Bom senso pode transformar industrializados em aliados
Uma dieta feita apenas com produtos in natura nem sempre é eficiente – o ideal é combiná-los com os industrializados
Uma alimentação saudável é composta tanto por alimentos in natura quanto por produtos industrializados: esta é a recomendação do Guia Alimentar Brasileiro (2014), pensado a partir do ritmo intenso dos grandes centros urbanos e novo comportamento dos habitantes. Porém, por falta de educação nutricional, muitos acabam tendo receio de introduzir os industrializados na dieta, acreditando que o seu consumo resulte no desenvolvimento de doenças crônicas não-transmissíveis, tais como diabetes e obesidade.
De acordo com o cardiologista e nutrólogo do Instituto Dante Pazzanese, Dr. Daniel Magnoni, devemos evitar o seu consumo em excesso, o que não quer dizer que produtos industrializados não possam fazer parte da rotina alimentar: “Temos disponíveis no mercado industrializados que são úteis, seguros e nutricionalmente eficazes. É o caso dos congelados in natura, como verduras e legumes, por exemplo”.
Ainda buscando o equilíbrio, muitos acreditam que uma dieta fundamentalmente in natura seja a mais adequada. Da mesma forma, ela não garante segurança alimentar ou melhor absorção de nutrientes e vitaminas. “Podemos ter uma alimentação 100% in natura e nutricionalmente ineficiente. Ou então comer muitos produtos in natura e não inserir movimento à rotina; o sedentarismo influencia da mesma forma no aparecimento da obesidade, diabetes e hipertensão”, afirma Marcio Atalla, preparador físico.
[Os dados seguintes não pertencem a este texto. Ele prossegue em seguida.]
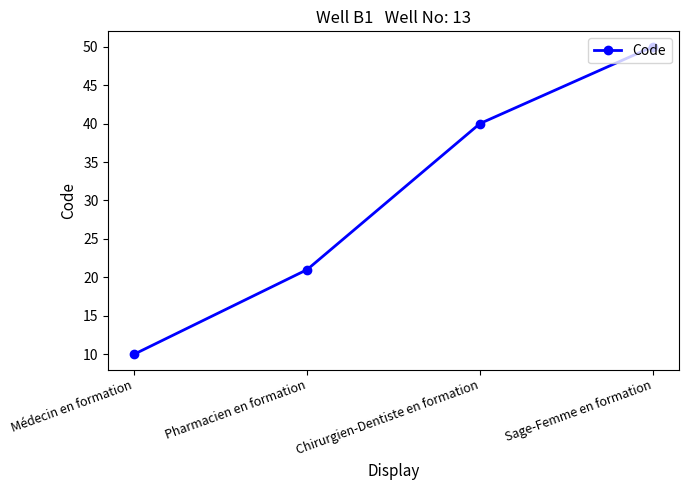

True or false: the data has more than 1 interior local peaks.

False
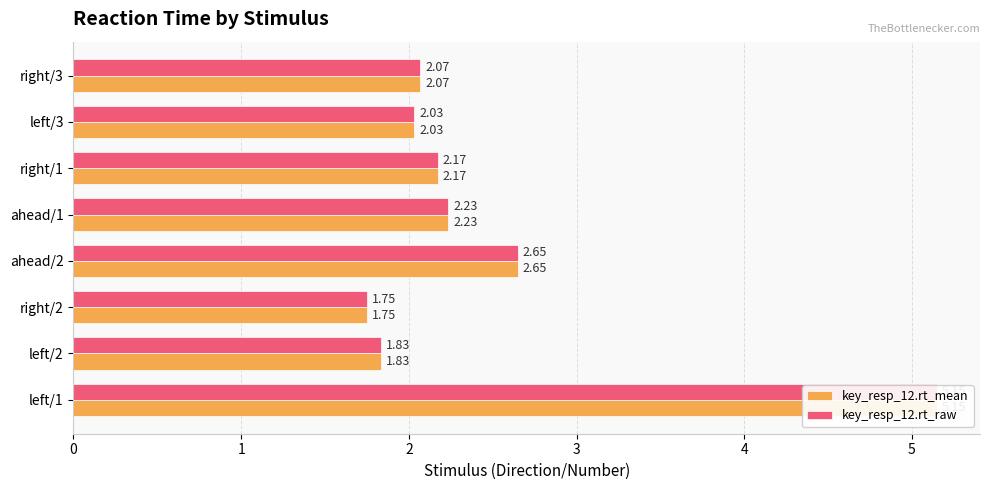

The key_resp_12.rt_mean series shows 3.3 at right/1. True or false?

False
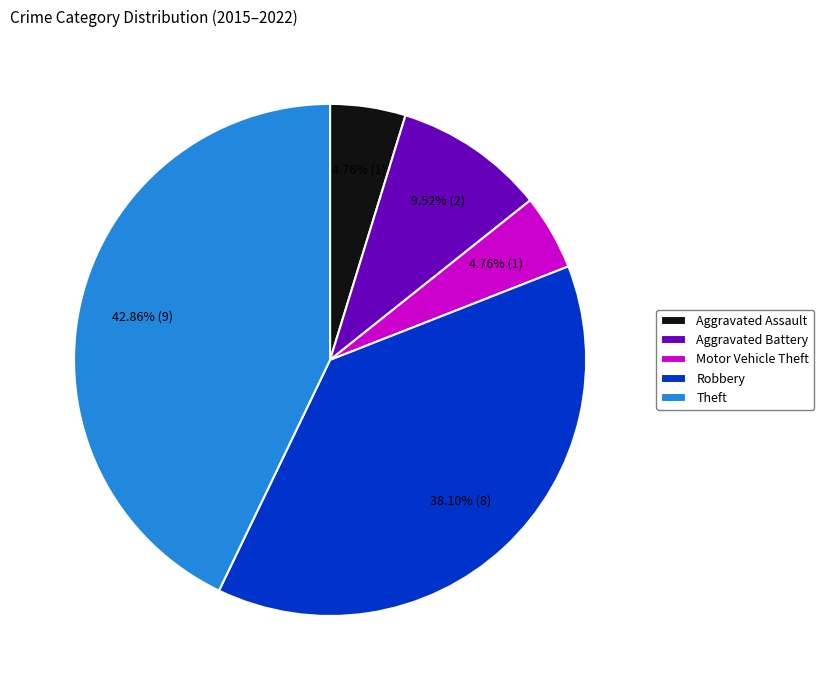

What percentage is the Aggravated Battery slice, to the nearest percent?

10%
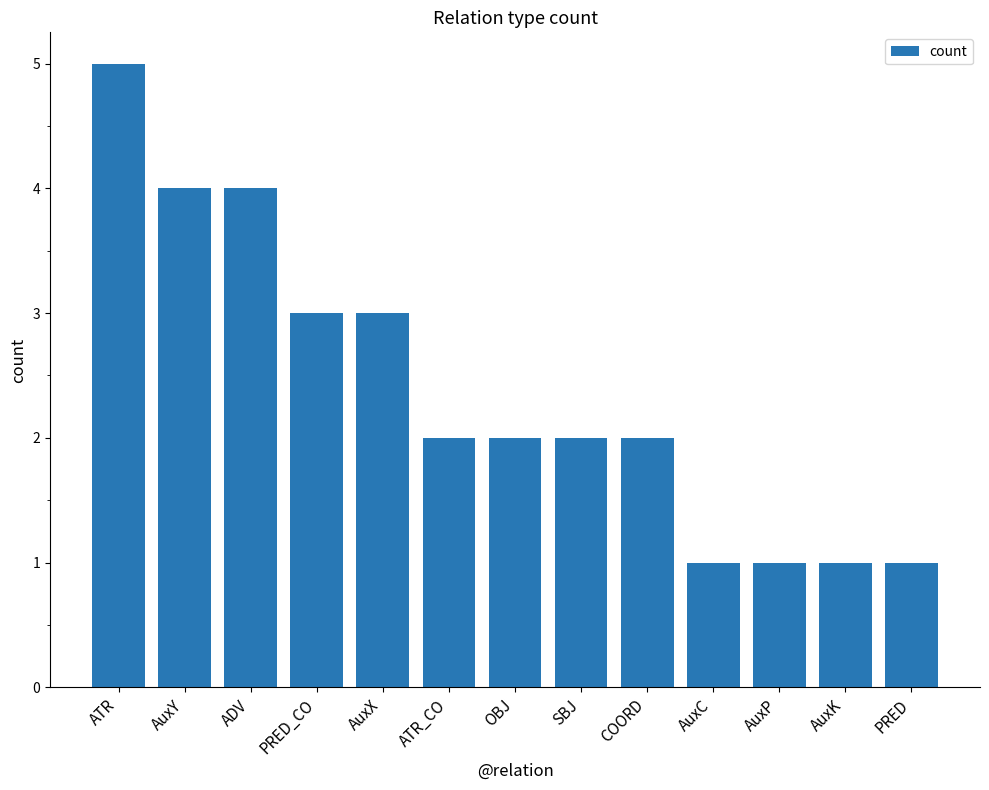

Reading left to right, extract all data points from this chart.

5	4	4	3	3	2	2	2	2	1	1	1	1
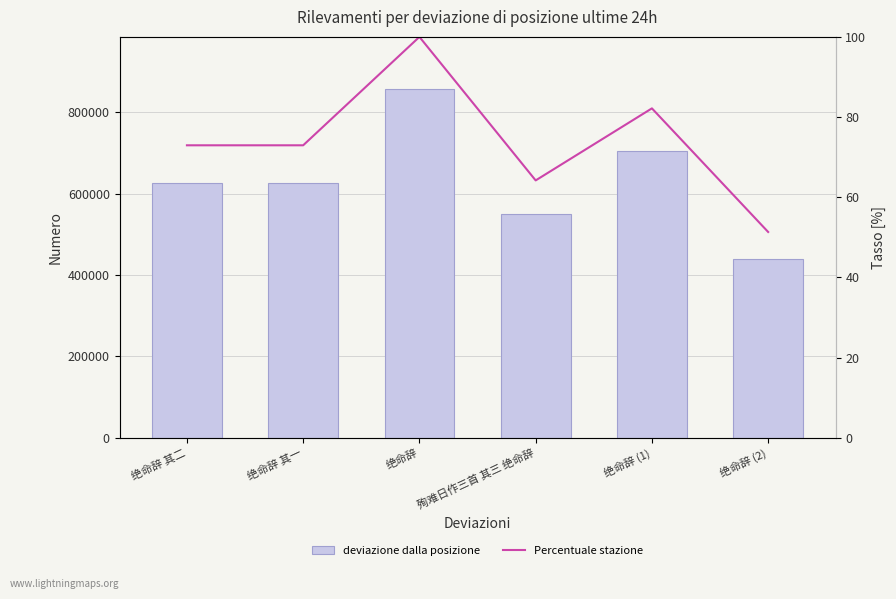

Rank the categories by Percentuale stazione value from highest to lowest.

绝命辞, 绝命辞 (1), 绝命辞 其二, 绝命辞 其一, 殉难日作三首 其三 绝命辞, 绝命辞 (2)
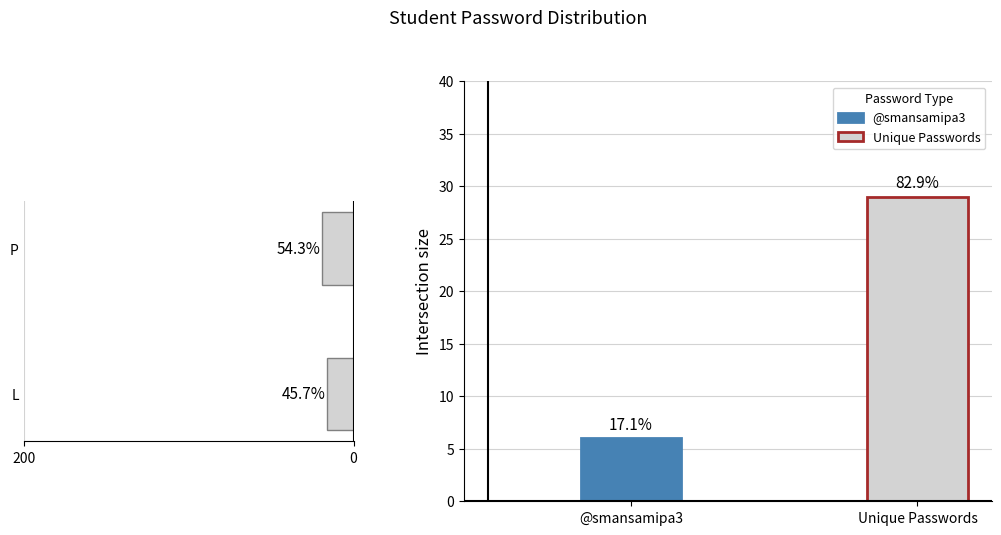

Count the values in the range 16 to 19.

2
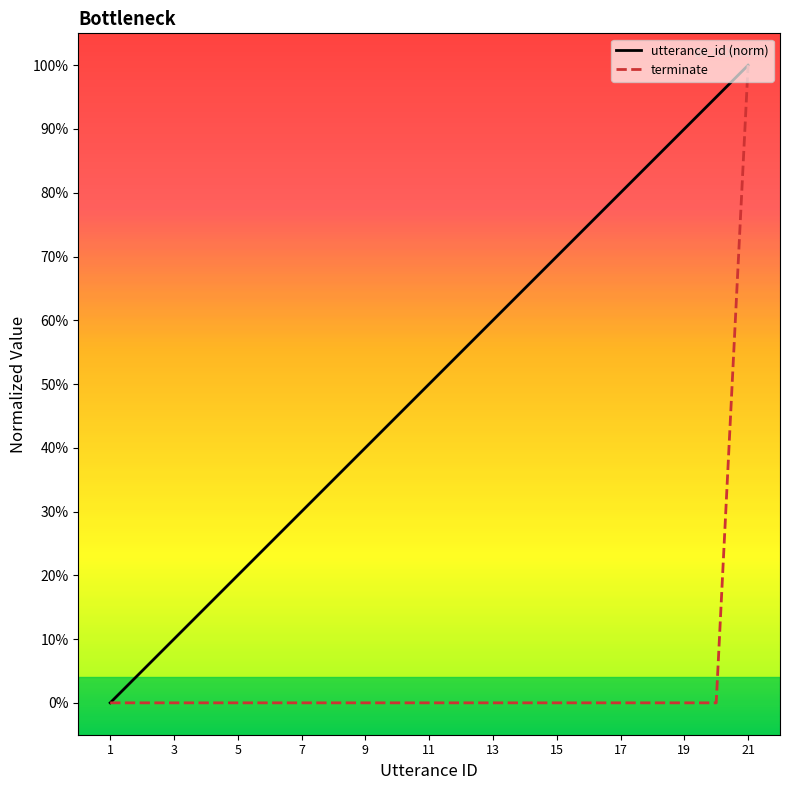

Is this an area chart (filled region under the line)?

No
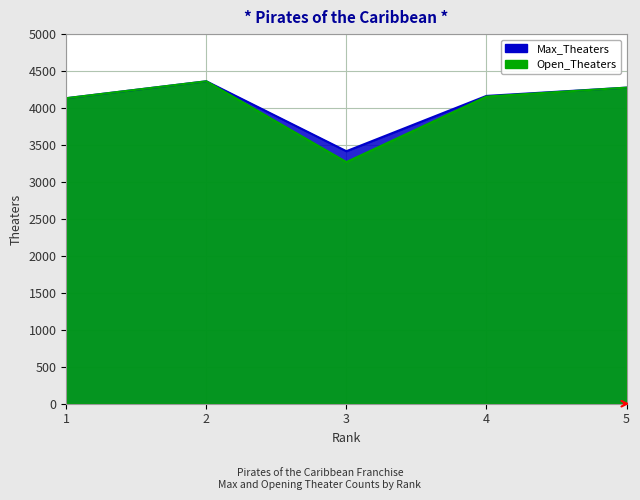

What is the total value across all series at 2?

8724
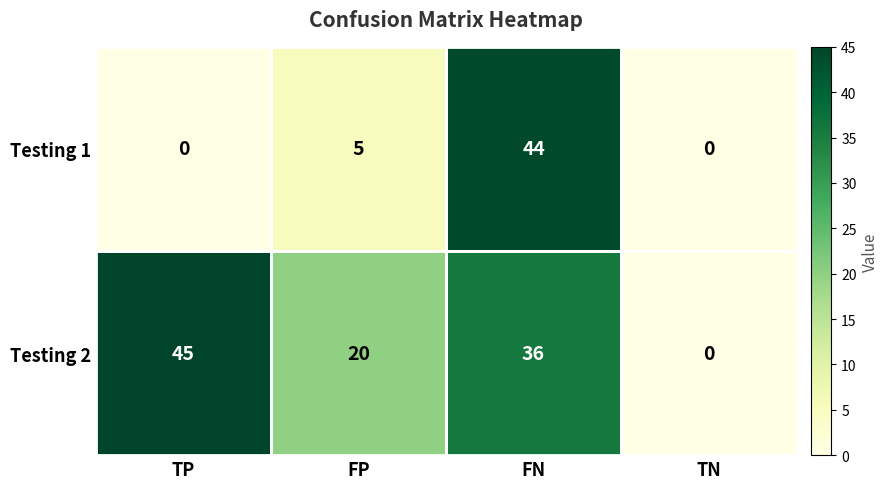

What is the difference between the maximum and minimum values in the Testing 1 series?

44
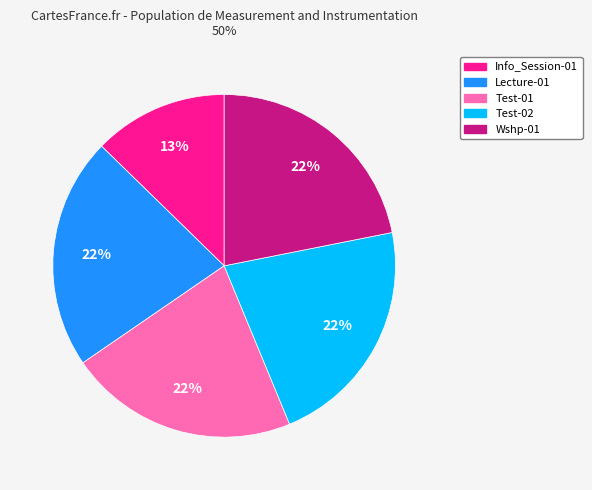

Is there a majority slice in this chart?

No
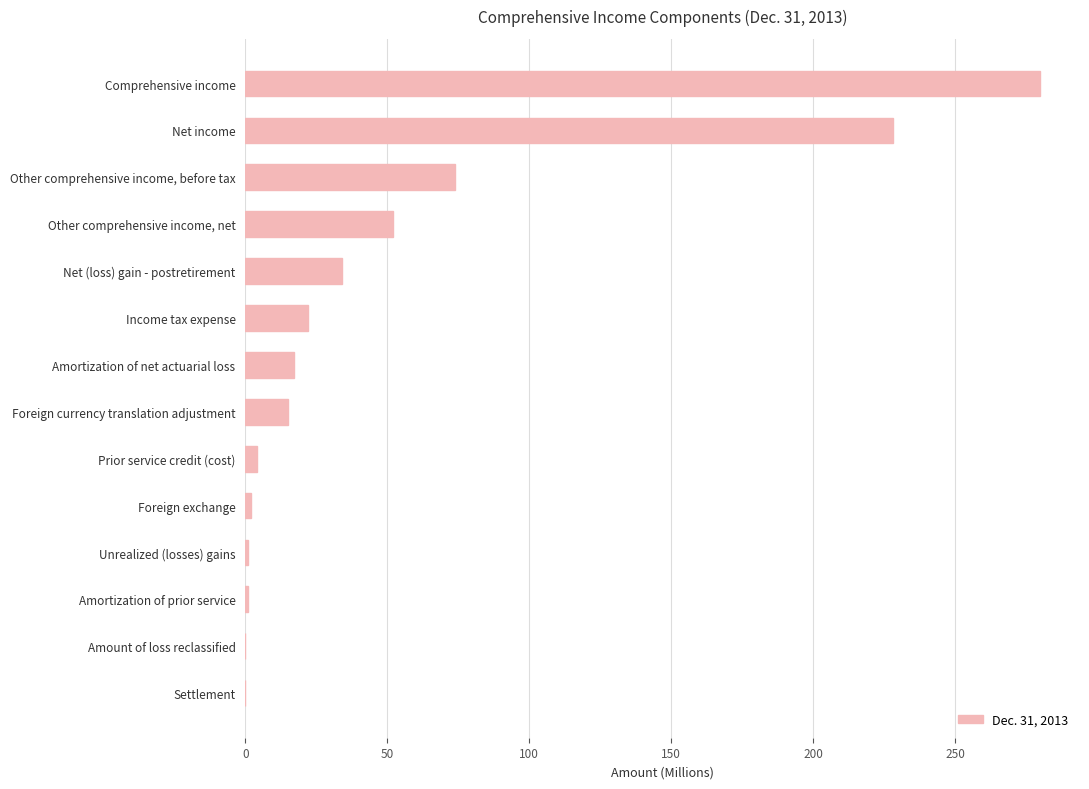

What is the greatest value displayed?

280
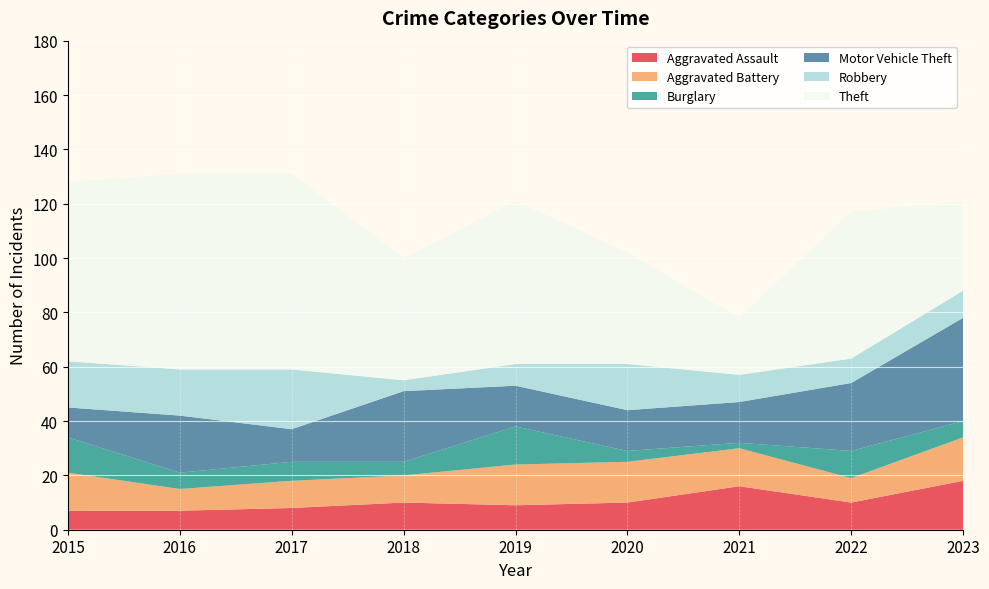

Reading left to right, list all the values displayed in this chart.

Aggravated Assault: 2015=7	2016=7	2017=8	2018=10	2019=9	2020=10	2021=16	2022=10	2023=18
Aggravated Battery: 2015=14	2016=8	2017=10	2018=10	2019=15	2020=15	2021=14	2022=9	2023=16
Burglary: 2015=13	2016=6	2017=7	2018=5	2019=14	2020=4	2021=2	2022=10	2023=6
Motor Vehicle Theft: 2015=11	2016=21	2017=12	2018=26	2019=15	2020=15	2021=15	2022=25	2023=38
Robbery: 2015=17	2016=17	2017=22	2018=4	2019=8	2020=17	2021=10	2022=9	2023=10
Theft: 2015=66	2016=72	2017=72	2018=45	2019=60	2020=41	2021=21	2022=54	2023=33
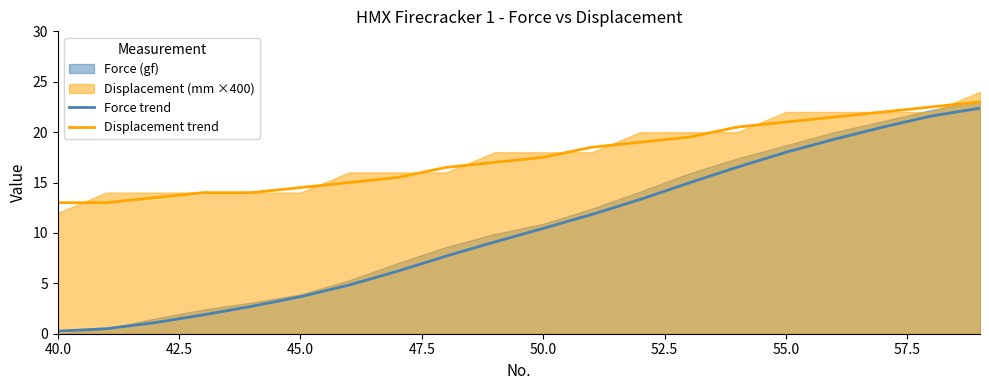

What is the maximum value for Displacement trend?

23.0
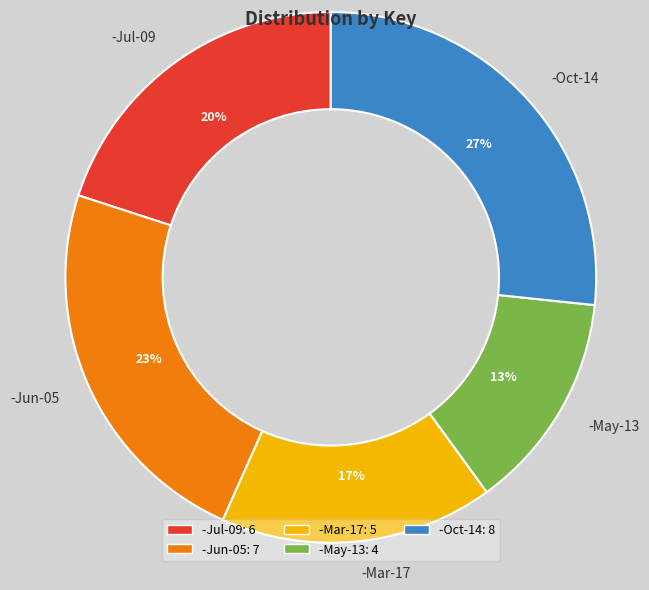

Count the number of slices in the pie.

5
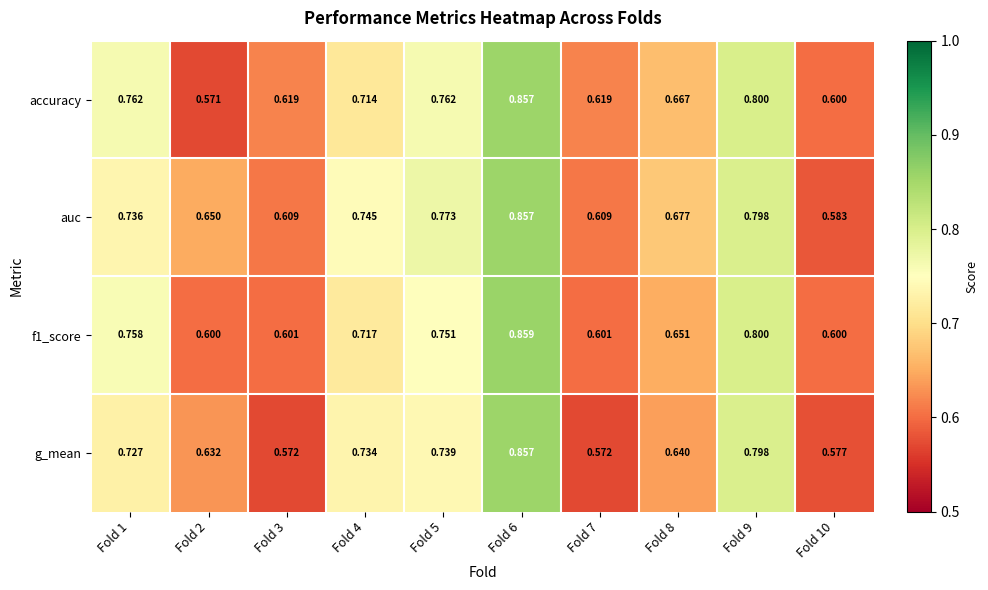

Which series has the largest range (max minus min)?

accuracy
O fator atividade física, portanto, é muito importante para a reflexão do que é um estilo de vida saudável e como se faz possível a presença dos industrializados na rotina. Segundo a Pesquisa Nacional por Amostra de Domicílios (Pnad-2017), 62,1% dos brasileiros com mais 15 anos não praticaram qualquer atividade física no ano. Ainda nesse sentido, o gasto de energia do brasileiro caiu aproximadamente 600 calorias nas últimas duas décadas. “O sobrepeso está relacionado a um maior sedentarismo e aumento da ingestão calórica; não necessariamente ao consumo do alimento industrializado isoladamente. É preciso olhar esses outros hábitos que fazem parte do dia a dia”, comenta Dr. Magnoni.
Vários estudos apontam para uma tendência de consumo de mais e mais calorias, menos movimento diário, e, consequentemente, um balanço calórico positivo – não por conta dos industrializados, mas pelo sedentarismo. O último VIGITEL aponta que o brasileiro tem consumido menos produtos industrializados, porém, os índices de doenças crônicas não-transmissíveis continuam crescendo no país. “Tenho certeza de que se observarmos uma pessoa que come pelo menos 40% de industrializados ao dia e que não tem excesso de calorias, ela não terá sobrepeso ou outros problemas de saúde. A chave está justamente no balanço calórico – entre o que se come e o que se gasta”, comenta Marcio Atalla.
Educação nutricional x medidas restritivas
Atualmente, existem propostas em discussão no âmbito governamental que defendem a adoção de medidas restritivas como método eficaz para melhorar a saúde do brasileiro. Ao invés de educação alimentar, defende-se a restrição para influenciar o estilo de vida da população: “A responsabilidade é de várias esferas – do cidadão ao Estado, passando pelas instituições de ensino – e deve levar em conta múltiplos aspectos. Atrelar os problemas da saúde a um fator específico, como o consumo de alimentos industrializados, é tão simplista quanto a adoção de medidas restritivas. A chave para a mudança do estilo de vida está na educação, e isso requer um processo longo de entendimento, conscientização e mudança. Medidas restritivas são imediatistas e já se mostram ineficazes em outras partes do mundo”, confirma Atalla.
Educação nutricional aliada ao incentivo para a prática de atividade física consistem nas melhores ferramentas para promover a saúde da população. “Nesse processo educacional, saber o que se come é uma ferramenta de escolha saudável. Devemos nos atentar aos componentes dos industrializados e empoderar o consumidor para que ele próprio defina o que é melhor para a sua saúde. Ninguém melhor do que ele para compreender o próprio corpo”, acrescenta Dr. Magnoni.
Além de buscar compreender o que está presente no rótulo de cada produto, é importante entender que a dieta é individual – o que é bom para um pode não ser bom para outro. É preciso observar cada pessoa de modo diferente, respeitando carências e excessos, tipos e horários de exercícios físicos, além do estilo de vida de cada um. Tudo isso sem esquecer de se atentar às preferências e gostos alimentares – comida também é prazer. Afinal, um café acompanhado por um biscoitinho não pode fazer mal!